There is a sense that Reyes’s novel is itself a warning against wish fulfillment, and while the stymied justice for these murders is a motivating factor for a movement like Ni Una Menos, the violence is itself the result of much deeper and more sinister cracks in the social fabric. Even if, like Eartheater, you could know who caused a woman’s disappearance or death, it is no guarantee of justice, and in Argentina, such disappearances continue to have a fraught and painful legacy. The country is still grappling with the history of one of the worst military regimes in South American history, infamous for the national reorganization process, el Proceso, that resulted in the disappearance and murder of over 30,000 people during the 1970s and ‘80s. In Eartheater, the grief of disappearance is palpable. As the girl examines her yard full of bottles, she realizes that “. . .no earth tasted alike. No child, sibling, mother, or friend was missed like another. Side by side, they were like glimmering tombs. At first, I used to count them and arrange them tenderly, occasionally stroking one till it let me savor the earth inside it. That was how I usually felt. But right then, I despised them. They weighed on me more than ever. Altogether, they exhausted me. I felt the bottles piling up on me. The world must be larger than I’d imagined for so many people to have disappeared in it.” In the end, the burden of this crisis falls not on the institutions meant to address it or the people meant to solve the crimes, but on a poor girl living in a poor neighborhood, the very sort of girl, perhaps like Melina Romero, at risk of disappearing herself.
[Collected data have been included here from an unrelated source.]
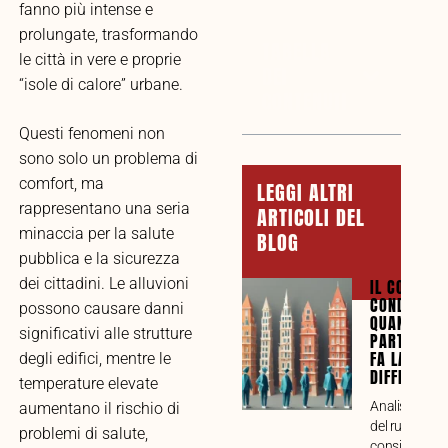
fanno più intense e
prolungate, trasformando
TABELLA
le città in vere e proprie
DEI
“isole di calore” urbane.
CONTENUTI
Questi fenomeni non
sono solo un problema di
comfort, ma
LEGGI ALTRI
rappresentano una seria
ARTICOLI DEL
minaccia per la salute
BLOG
pubblica e la sicurezza
dei cittadini. Le alluvioni
IL CONSIGL
CONDOMINI
possono causare danni
QUANDO LA
significativi alle strutture
PARTECIPA
FA LA
degli edifici, mentre le
DIFFERENZ
temperature elevate
Analisi compl
aumentano il rischio di
del ruolo del
problemi di salute,
consiglio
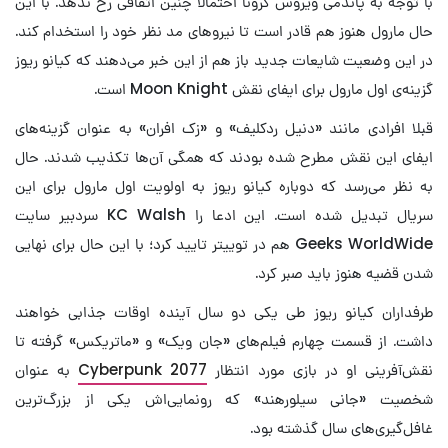
با توجه به پاندمی ویروس کرونا احتمالا چنین اتفاقی رخ ندهد. با این
حال مارول هنوز هم قادر است تا نیروهای مد نظر خود را استخدام کند.
در این وضعیت شایعات جدید باز هم از این خبر می‌دهند که کیانو ریوز
گزینه‌ی اول مارول برای ایفای نقش Moon Knight است.
قبلا افرادی مانند «دنیل ردکلیف» و «زک افران» به عنوان گزینه‌های
ایفای این نقش مطرح شده بودند که همگی آن‌ها تکذیب شدند. حال
به نظر می‌رسد که دوباره کیانو ریوز به اولویت اول مارول برای این
سریال تبدیل شده است. این ادعا را KC Walsh سردبیر سایت
Geeks WorldWide هم در توییتر تایید کرد؛ با این حال برای نهایی
شدن قضیه هنوز باید صبر کرد.
طرفداران کیانو ریوز طی یکی دو سال آینده اوقات جذابی خواهند
داشت. از قسمت چهارم فیلم‌های «جان ویک» و «ماتریکس» گرفته تا
نقش‌آفرینی او در بازی مورد انتظار
Cyberpunk 2077
به عنوان
شخصیت «جانی سیلورهند» که رونمایی‌اش یکی از بزرگ‌ترین
غافل‌گیری‌های سال گذشته بود.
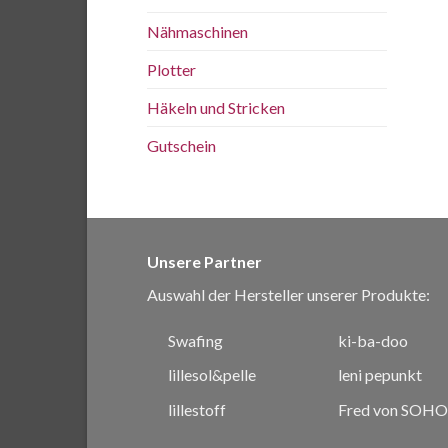
Nähmaschinen
Plotter
Häkeln und Stricken
Gutschein
Unsere Partner
Auswahl der Hersteller unserer Produkte:
Swafing
ki-ba-doo
lillesol&pelle
leni pepunkt
lillestoff
Fred von SOHO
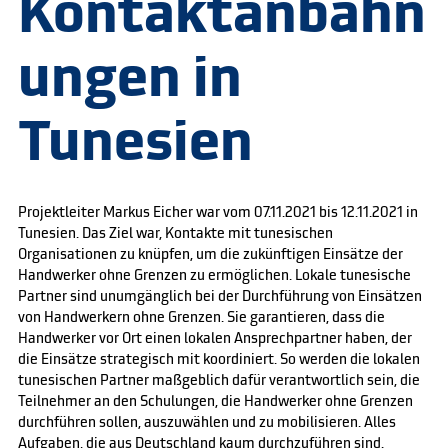
Kontaktanbahn
ungen in
Tunesien
Projektleiter Markus Eicher war vom 07.11.2021 bis 12.11.2021 in
Tunesien. Das Ziel war, Kontakte mit tunesischen
Organisationen zu knüpfen, um die zukünftigen Einsätze der
Handwerker ohne Grenzen zu ermöglichen. Lokale tunesische
Partner sind unumgänglich bei der Durchführung von Einsätzen
von Handwerkern ohne Grenzen. Sie garantieren, dass die
Handwerker vor Ort einen lokalen Ansprechpartner haben, der
die Einsätze strategisch mit koordiniert. So werden die lokalen
tunesischen Partner maßgeblich dafür verantwortlich sein, die
Teilnehmer an den Schulungen, die Handwerker ohne Grenzen
durchführen sollen, auszuwählen und zu mobilisieren. Alles
Aufgaben, die aus Deutschland kaum durchzuführen sind.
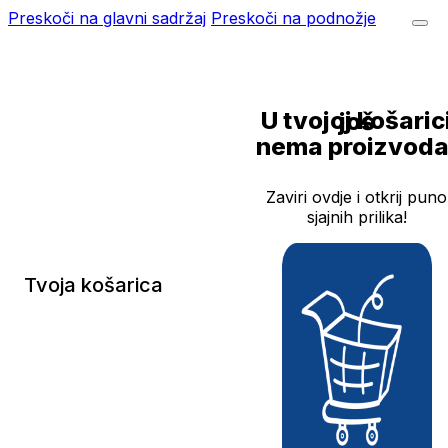
Preskoči na glavni sadržaj
Preskoči na podnožje
U tvojoj košarici još
nema proizvoda
Zaviri ovdje i otkrij puno
sjajnih prilika!
Tvoja košarica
As readers, we have a clear desire for justice in a novel about crime. We want to solve the case, and for the missing women and their families to have peace. But that is not the story that Reyes is telling. Throughout the novel, Eartheater continues to be haunted by the ghost of her former teacher, Señorita Ana, imploring her to keep searching. “What about me? What about everything you promised?” Ana says. To which Eartheater responds, “I don’t want to anymore, Ana.” Ana is insistent: “But you could find them. Have them locked up. For me. They’ll keep killing, out there. Don’t you get it?” But there is no resolve in Eartheater to keep going, no desire to fight crime and bring about justice. Instead, she and Walter flee the city, overwhelmed and fed up with what’s been asked of them. “I can’t deal with the people or the earth anymore,” she says. “I’m done with dead people.” As she finds—the power of knowing, of having an answer to the question, isn’t enough. Solving the crime, and even catching the criminal, isn’t enough, not in a society complicit to women’s suffering and with those in power failing to act. For Reyes, these are the things that can’t be solved by the supernatural, but instead only by a wild, full-throated roar for change.